Description of the task: Go through the records and give each one again exactly, omitting the images.

= = = =

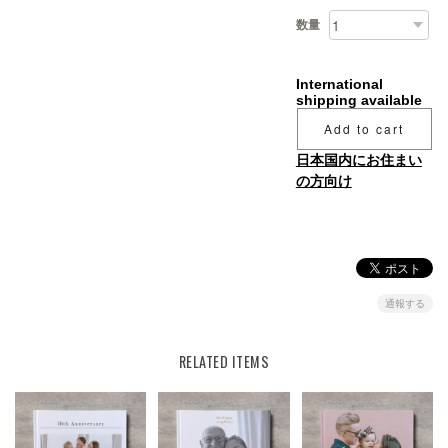
数量
International
shipping available
Add to cart
日本国内にお住まい
の方向け
通報する
RELATED ITEMS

= = = =

Final answer:
数量
International
shipping available
Add to cart
日本国内にお住まい
の方向け
通報する
RELATED ITEMS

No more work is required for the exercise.